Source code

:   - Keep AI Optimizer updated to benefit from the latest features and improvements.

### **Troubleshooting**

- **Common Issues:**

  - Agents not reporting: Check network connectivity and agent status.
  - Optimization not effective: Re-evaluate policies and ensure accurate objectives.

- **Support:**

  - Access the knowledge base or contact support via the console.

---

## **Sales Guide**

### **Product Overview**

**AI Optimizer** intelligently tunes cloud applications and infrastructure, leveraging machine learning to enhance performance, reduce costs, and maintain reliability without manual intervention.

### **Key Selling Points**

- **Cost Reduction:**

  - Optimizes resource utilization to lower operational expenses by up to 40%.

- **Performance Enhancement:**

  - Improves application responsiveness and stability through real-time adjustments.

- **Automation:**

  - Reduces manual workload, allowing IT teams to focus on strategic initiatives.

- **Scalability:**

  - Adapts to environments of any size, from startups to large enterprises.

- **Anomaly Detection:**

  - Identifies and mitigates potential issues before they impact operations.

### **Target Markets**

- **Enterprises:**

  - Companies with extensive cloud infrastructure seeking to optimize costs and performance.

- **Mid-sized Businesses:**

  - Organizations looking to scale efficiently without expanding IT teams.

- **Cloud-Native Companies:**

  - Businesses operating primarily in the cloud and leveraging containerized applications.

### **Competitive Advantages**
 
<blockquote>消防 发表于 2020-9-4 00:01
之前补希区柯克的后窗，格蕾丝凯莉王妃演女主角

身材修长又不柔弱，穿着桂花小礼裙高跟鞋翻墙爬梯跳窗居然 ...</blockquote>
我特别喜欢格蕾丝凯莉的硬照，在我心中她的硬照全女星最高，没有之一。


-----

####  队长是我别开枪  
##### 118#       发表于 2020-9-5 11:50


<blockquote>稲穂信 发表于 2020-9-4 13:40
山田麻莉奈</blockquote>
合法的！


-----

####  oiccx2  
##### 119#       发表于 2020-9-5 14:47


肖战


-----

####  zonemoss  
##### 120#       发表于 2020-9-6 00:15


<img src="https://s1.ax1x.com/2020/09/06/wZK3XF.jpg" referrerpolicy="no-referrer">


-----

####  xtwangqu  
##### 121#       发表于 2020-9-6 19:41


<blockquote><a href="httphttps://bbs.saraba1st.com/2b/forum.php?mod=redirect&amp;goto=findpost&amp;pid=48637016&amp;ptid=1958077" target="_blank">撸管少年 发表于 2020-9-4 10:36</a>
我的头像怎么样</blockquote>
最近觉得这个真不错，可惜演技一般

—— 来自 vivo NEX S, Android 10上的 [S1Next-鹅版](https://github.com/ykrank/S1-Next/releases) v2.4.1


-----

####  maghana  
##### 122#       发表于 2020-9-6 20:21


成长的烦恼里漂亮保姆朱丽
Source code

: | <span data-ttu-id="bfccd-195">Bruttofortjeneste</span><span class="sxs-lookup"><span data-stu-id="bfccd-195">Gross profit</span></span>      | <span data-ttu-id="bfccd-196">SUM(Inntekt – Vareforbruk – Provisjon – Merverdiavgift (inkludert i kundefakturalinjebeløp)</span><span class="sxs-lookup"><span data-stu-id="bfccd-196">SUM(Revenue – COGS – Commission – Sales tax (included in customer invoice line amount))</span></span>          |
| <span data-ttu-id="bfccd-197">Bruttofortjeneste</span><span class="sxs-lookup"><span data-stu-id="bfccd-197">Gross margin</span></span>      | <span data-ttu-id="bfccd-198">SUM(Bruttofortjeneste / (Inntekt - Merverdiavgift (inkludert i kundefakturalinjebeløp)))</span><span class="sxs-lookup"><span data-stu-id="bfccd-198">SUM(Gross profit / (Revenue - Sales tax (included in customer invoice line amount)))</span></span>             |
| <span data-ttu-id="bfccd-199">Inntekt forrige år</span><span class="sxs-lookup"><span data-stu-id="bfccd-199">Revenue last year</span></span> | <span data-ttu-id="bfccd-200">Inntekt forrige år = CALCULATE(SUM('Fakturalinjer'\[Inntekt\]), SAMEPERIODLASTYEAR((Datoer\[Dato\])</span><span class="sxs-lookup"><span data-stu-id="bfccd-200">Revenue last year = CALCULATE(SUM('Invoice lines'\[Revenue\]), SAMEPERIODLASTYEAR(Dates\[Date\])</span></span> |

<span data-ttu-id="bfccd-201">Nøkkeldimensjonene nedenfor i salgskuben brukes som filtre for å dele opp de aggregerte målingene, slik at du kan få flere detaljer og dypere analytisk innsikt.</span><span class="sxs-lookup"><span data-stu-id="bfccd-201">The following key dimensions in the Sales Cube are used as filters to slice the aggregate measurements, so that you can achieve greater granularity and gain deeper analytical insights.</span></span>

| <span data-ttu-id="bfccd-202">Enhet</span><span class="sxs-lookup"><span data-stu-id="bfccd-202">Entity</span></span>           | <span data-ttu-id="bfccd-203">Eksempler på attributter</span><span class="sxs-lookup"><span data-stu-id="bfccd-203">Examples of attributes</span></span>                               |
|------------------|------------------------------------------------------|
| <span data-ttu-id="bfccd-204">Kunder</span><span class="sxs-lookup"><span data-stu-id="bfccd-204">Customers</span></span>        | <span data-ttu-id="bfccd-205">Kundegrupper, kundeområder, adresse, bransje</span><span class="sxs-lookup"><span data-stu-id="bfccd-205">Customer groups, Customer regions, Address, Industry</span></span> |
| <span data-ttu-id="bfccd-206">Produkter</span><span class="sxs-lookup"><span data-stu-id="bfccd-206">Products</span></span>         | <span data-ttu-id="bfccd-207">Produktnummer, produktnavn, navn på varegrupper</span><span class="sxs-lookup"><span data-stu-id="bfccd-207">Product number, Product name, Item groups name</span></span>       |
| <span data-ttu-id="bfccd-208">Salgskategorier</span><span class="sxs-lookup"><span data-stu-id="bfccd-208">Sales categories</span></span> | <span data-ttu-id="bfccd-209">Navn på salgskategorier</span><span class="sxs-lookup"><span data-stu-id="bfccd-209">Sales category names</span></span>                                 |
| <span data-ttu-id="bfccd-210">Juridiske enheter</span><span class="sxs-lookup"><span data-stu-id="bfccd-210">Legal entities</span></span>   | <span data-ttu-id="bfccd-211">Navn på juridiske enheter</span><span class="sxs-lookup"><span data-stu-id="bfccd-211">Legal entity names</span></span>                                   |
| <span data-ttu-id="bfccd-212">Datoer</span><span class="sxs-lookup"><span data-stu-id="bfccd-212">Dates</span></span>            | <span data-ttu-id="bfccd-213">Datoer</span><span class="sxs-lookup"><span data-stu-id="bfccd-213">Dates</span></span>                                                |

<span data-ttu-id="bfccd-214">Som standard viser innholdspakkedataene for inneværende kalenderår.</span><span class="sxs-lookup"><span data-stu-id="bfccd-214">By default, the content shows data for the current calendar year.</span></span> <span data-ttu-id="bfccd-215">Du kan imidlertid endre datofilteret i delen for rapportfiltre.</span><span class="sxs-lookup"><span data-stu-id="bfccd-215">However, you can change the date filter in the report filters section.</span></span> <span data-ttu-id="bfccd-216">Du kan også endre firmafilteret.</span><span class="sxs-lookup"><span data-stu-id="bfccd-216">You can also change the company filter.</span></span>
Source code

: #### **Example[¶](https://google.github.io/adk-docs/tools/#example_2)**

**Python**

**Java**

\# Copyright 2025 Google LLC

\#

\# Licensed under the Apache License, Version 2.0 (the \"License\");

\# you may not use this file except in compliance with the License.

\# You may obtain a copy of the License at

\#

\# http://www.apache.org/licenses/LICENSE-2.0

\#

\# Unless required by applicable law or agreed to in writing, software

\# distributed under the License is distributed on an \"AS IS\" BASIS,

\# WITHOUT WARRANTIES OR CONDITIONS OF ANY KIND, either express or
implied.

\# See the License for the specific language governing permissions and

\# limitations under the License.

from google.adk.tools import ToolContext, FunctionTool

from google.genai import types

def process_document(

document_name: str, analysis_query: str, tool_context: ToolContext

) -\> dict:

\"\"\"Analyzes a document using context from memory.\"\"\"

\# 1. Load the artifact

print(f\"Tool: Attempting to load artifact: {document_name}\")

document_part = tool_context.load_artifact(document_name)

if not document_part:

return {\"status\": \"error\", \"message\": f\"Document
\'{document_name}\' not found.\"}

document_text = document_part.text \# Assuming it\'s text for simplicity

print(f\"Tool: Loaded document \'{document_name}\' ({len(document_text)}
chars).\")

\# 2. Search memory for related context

####################

= Task brief =
Copy every line of the records above that holds the word "Optimizer".

= Expected answer =
:   - Keep AI Optimizer updated to benefit from the latest features and improvements.
**AI Optimizer** intelligently tunes cloud applications and infrastructure, leveraging machine learning to enhance performance, reduce costs, and maintain reliability without manual intervention.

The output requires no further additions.